WORK INSTRUCTIONS:
Copy out the data that follows exactly, leaving out no line.

== GIVEN RECORDS ==

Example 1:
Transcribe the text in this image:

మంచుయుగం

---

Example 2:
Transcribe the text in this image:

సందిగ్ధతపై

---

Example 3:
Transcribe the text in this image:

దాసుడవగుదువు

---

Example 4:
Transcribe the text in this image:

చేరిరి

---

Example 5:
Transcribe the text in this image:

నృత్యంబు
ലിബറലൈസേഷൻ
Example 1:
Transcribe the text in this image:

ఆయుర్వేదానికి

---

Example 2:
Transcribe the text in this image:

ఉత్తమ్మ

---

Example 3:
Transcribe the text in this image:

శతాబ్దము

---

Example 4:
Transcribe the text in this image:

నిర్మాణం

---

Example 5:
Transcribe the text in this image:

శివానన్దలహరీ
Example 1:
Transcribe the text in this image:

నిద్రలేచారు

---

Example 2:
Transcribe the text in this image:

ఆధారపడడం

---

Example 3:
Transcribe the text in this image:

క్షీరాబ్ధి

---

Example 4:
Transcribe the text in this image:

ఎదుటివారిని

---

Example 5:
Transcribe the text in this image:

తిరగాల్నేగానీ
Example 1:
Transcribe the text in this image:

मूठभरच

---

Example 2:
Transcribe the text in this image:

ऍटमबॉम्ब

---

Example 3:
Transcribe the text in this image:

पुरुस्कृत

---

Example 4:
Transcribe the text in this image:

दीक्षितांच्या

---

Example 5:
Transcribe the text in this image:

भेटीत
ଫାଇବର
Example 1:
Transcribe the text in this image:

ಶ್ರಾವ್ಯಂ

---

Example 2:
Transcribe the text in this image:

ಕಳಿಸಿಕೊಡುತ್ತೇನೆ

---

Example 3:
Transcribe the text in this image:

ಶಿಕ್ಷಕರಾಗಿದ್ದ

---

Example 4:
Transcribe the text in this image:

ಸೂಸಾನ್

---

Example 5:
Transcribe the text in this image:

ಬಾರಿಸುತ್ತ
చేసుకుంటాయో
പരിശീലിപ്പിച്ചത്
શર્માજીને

===

YOUR RESPONSE:
Example 1:
Transcribe the text in this image:

మంచుయుగం

---

Example 2:
Transcribe the text in this image:

సందిగ్ధతపై

---

Example 3:
Transcribe the text in this image:

దాసుడవగుదువు

---

Example 4:
Transcribe the text in this image:

చేరిరి

---

Example 5:
Transcribe the text in this image:

నృత్యంబు
ലിബറലൈസേഷൻ
Example 1:
Transcribe the text in this image:

ఆయుర్వేదానికి

---

Example 2:
Transcribe the text in this image:

ఉత్తమ్మ

---

Example 3:
Transcribe the text in this image:

శతాబ్దము

---

Example 4:
Transcribe the text in this image:

నిర్మాణం

---

Example 5:
Transcribe the text in this image:

శివానన్దలహరీ
Example 1:
Transcribe the text in this image:

నిద్రలేచారు

---

Example 2:
Transcribe the text in this image:

ఆధారపడడం

---

Example 3:
Transcribe the text in this image:

క్షీరాబ్ధి

---

Example 4:
Transcribe the text in this image:

ఎదుటివారిని

---

Example 5:
Transcribe the text in this image:

తిరగాల్నేగానీ
Example 1:
Transcribe the text in this image:

मूठभरच

---

Example 2:
Transcribe the text in this image:

ऍटमबॉम्ब

---

Example 3:
Transcribe the text in this image:

पुरुस्कृत

---

Example 4:
Transcribe the text in this image:

दीक्षितांच्या

---

Example 5:
Transcribe the text in this image:

भेटीत
ଫାଇବର
Example 1:
Transcribe the text in this image:

ಶ್ರಾವ್ಯಂ

---

Example 2:
Transcribe the text in this image:

ಕಳಿಸಿಕೊಡುತ್ತೇನೆ

---

Example 3:
Transcribe the text in this image:

ಶಿಕ್ಷಕರಾಗಿದ್ದ

---

Example 4:
Transcribe the text in this image:

ಸೂಸಾನ್

---

Example 5:
Transcribe the text in this image:

ಬಾರಿಸುತ್ತ
చేసుకుంటాయో
പരിശീലിപ്പിച്ചത്
શર્માજીને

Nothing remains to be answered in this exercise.